Ministry of External Affairs (MEA) spokesperson Raveesh Kumar on Friday said Islamabad was trying to project a panic situation to the international community. "It is a ploy to deflect attention...It is time for Pakistan to see the new reality and stop interfering in internal matters of India," he said

Pakistan is being clearly told that the onus for maintaining peace and stability in the region is on them, the sources said.

"They (international community) has called upon Pakistan to ensure that they do not take steps, including cross border infiltration, that would be detrimental to peace and security," they said, adding that this is what the US and other major players are working on to prevent Pakistan from unleashing non-state actors.

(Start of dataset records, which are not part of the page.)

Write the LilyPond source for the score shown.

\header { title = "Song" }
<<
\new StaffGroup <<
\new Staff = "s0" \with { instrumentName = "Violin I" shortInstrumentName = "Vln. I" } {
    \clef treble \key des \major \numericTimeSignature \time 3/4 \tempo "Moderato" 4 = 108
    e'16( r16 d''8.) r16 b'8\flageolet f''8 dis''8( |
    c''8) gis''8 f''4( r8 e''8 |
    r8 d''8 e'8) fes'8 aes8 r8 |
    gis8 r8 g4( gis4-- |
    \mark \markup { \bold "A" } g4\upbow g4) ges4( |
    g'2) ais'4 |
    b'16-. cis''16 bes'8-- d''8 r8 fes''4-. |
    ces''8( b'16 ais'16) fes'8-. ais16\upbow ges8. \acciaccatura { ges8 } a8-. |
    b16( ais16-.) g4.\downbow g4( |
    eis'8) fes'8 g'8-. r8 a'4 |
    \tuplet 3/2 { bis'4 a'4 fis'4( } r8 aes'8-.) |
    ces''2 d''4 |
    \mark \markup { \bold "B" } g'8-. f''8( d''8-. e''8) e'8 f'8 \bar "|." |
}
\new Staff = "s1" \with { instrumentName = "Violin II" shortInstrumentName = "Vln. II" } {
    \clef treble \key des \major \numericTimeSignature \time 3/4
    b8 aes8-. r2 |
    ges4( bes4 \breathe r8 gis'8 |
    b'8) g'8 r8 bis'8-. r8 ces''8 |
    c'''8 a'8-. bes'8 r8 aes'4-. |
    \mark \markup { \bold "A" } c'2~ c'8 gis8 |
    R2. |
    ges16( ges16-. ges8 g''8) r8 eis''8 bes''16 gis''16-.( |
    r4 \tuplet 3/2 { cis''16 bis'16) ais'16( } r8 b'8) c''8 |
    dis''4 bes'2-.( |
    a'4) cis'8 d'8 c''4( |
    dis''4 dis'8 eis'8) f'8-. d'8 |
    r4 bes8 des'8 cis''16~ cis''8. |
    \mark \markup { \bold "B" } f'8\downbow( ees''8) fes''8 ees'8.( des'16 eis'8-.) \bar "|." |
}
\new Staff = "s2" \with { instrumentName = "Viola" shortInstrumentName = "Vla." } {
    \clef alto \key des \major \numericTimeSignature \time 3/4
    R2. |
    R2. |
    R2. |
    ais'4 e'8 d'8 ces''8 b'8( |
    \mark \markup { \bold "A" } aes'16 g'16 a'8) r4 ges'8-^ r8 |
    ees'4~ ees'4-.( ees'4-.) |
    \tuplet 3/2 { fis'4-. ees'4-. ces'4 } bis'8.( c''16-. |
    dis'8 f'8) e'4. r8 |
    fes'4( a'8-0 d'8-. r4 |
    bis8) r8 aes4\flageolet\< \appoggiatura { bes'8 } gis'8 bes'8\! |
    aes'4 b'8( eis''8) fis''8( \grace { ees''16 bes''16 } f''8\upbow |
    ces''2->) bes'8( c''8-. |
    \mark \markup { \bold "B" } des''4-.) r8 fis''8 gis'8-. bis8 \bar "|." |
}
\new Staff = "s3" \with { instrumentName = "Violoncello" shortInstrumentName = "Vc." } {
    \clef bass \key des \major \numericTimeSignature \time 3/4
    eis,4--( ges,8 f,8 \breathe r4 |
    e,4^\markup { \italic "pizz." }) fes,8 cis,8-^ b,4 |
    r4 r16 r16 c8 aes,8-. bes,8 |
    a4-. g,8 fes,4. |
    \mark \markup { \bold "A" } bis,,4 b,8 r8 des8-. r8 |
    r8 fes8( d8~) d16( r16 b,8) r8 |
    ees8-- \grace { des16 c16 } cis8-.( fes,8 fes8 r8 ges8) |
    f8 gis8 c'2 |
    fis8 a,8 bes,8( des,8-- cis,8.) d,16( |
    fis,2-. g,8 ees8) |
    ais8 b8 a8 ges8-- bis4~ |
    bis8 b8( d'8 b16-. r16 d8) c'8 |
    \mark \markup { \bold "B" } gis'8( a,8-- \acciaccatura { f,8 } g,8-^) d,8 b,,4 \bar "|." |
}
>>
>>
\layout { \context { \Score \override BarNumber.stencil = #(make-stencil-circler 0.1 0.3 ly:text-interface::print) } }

Do whatever, but do not use terrorism, is the message being told to Pakistani leaders and officials again and again, the sources said.

Pakistan is facing an imminent risk of being blacklisted by the Financial Action Task Force if it fails to meet its commitment on counter-terrorism financing.

The international community is closely watching its move, said two diplomatic sources.

After the Taliban's statement that Afghanistan peace talks should not be linked to Kashmir, another Pakistani argument has fallen flat, the diplomats noted.

The US is in a mission mode to end the war in Afghanistan and pull back its troops from the war-torn country.

The Trump administration, the officials said, is not buying the Pakistani argument that the "road to peace in Kabul goes through Kashmir" and would hold Islamabad accountable if its seen jeopardising the ongoing Afghan peace talks.

There is a clear understanding inside the Trump administration that Pakistan will try and use the developments in Kashmir to calibrate US response, the sources said.

However, the US has expressed concerns about the human rights situation in Kashmir and is worried about law and order situation in Jammu and Kashmir, they said.

Another official said India's move has taken away from Pakistan a basis for it to internationalise the issue of Jammu and Kashmir and this realisation is reflected in the frustration by senior Pakistani officials when they reach out to their counterparts in other countries.